Osteogenic differentiation capabilities of multiarm PEG hydrogels: involvement of gel–gel-phase separation in cell differentiation

The development of bioactive scaffolds is essential for tissue engineering because of the influence of material physicochemical properties on cellular activities. Recently, we discovered that percolation-induced 4-arm polyethylene glycol (PEG) hydrogels achieved gel–gel phase separation (GGPS), which has tissue affinity in vivo. However, whether the 4-arm structure is the optimal configuration for the use of PEG hydrogels as scaffolds remains unclear. In this study, we investigated the effect of an increased branching factor on GGPS. Compared with the 4-arm PEG hydrogel, the 8-arm PEG hydrogel presented a greater degree of GGPS and increased hydrophobicity.
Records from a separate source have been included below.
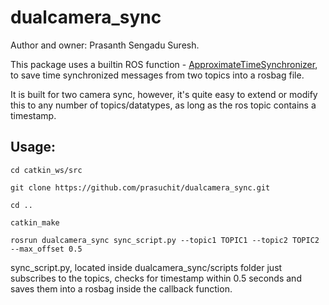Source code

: # dualcamera_sync
Author and owner: Prasanth Sengadu Suresh.

This package uses a builtin ROS function - [ApproximateTimeSynchronizer](http://docs.ros.org/en/indigo/api/message_filters/html/python/), to save time synchronized messages from two topics into a rosbag file.

It is built for two camera sync, however, it's quite easy to extend or modify this to any number of topics/datatypes, as long as the ros topic contains a timestamp.

## Usage:

    cd catkin_ws/src
 
    git clone https://github.com/prasuchit/dualcamera_sync.git

    cd ..

    catkin_make

    rosrun dualcamera_sync sync_script.py --topic1 TOPIC1 --topic2 TOPIC2 --max_offset 0.5

sync_script.py, located inside dualcamera_sync/scripts folder just subscribes to the topics, checks for timestamp within 0.5 seconds and saves them into a rosbag inside the callback function.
We introduced the RGD sequence into PEG hydrogels to directly assess the biological activity of GGPS, with a particular focus on its effects on the activity of bone-forming osteoblasts. Although the 8-arm PEG hydrogel did not enhance cell adhesion, it enhanced osteoblast differentiation compared with the 4-arm PEG hydrogel. Therefore, the 8-arm PEG hydrogel mediated by GGPS shows promise as a scaffold for osteoblast differentiation and holds potential as a foundation for future advancements in bone tissue engineering.